» **TASK DIRECTIONS**
Could you restate word for word every line from the one containing "fx_px: 3307" to the end of the data below, pictures excluded?

EXTRACTED INFORMATION section start

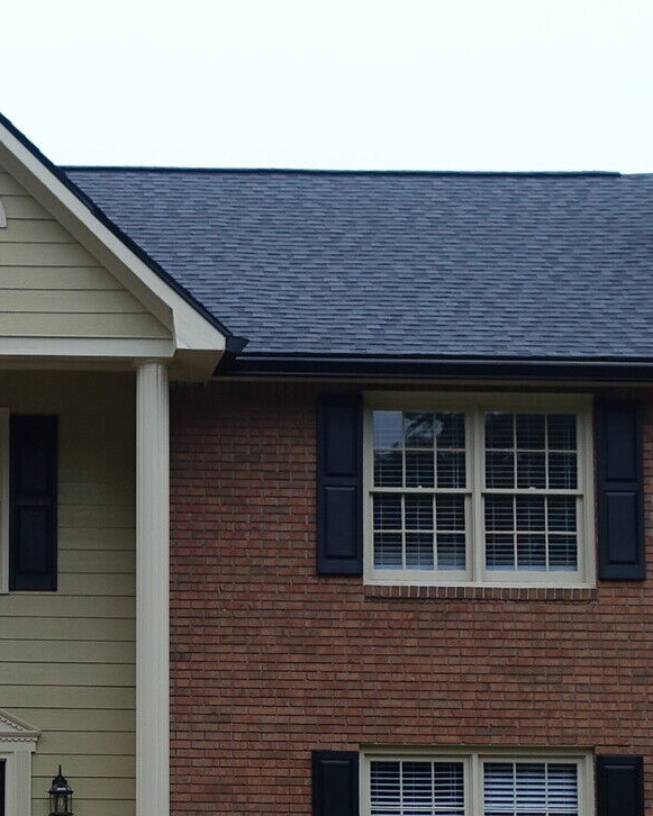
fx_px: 3357
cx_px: -227
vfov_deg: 13.8
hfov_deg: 10.8
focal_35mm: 139
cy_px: 673
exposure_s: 1/80
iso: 125
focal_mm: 12.81
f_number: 3.2
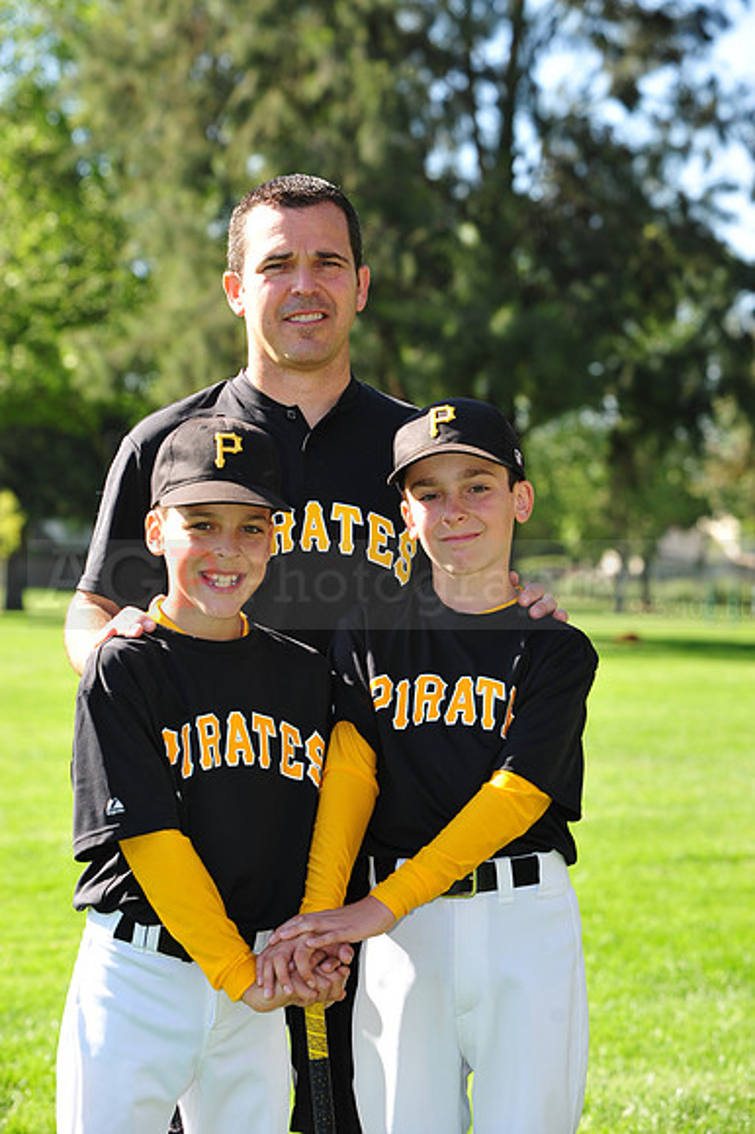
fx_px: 3307
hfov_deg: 13.0
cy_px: 567
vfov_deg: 19.5
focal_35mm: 105
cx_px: 378
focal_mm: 105
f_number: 6.3
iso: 200
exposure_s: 1/250
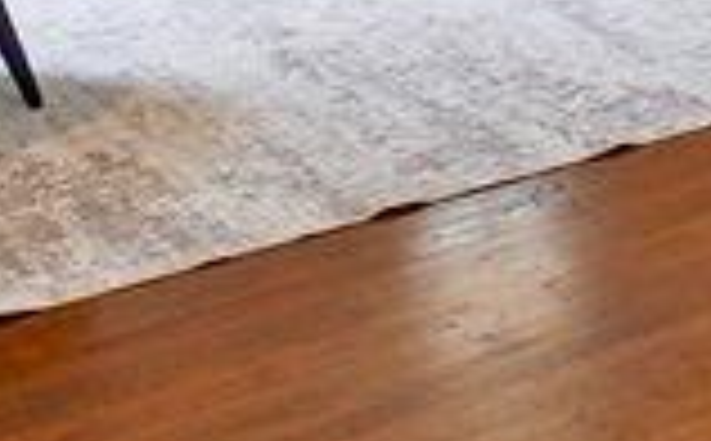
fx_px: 2050
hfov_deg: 11.3
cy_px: -830
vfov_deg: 9.8
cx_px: 2156
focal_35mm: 106
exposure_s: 1/4
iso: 200
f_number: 10
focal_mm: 11
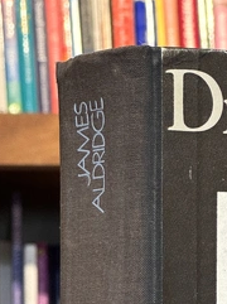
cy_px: 366
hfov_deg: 6.8
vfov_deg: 9.0
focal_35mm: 218
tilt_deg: -0.6
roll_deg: -0.3
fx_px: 1911
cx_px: 253
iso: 125
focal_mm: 9
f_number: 2.8
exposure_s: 1/99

EXTRACTED INFORMATION section end

» **RESPONSE**
fx_px: 3307
hfov_deg: 13.0
cy_px: 567
vfov_deg: 19.5
focal_35mm: 105
cx_px: 378
focal_mm: 105
f_number: 6.3
iso: 200
exposure_s: 1/250
fx_px: 2050
hfov_deg: 11.3
cy_px: -830
vfov_deg: 9.8
cx_px: 2156
focal_35mm: 106
exposure_s: 1/4
iso: 200
f_number: 10
focal_mm: 11
cy_px: 366
hfov_deg: 6.8
vfov_deg: 9.0
focal_35mm: 218
tilt_deg: -0.6
roll_deg: -0.3
fx_px: 1911
cx_px: 253
iso: 125
focal_mm: 9
f_number: 2.8
exposure_s: 1/99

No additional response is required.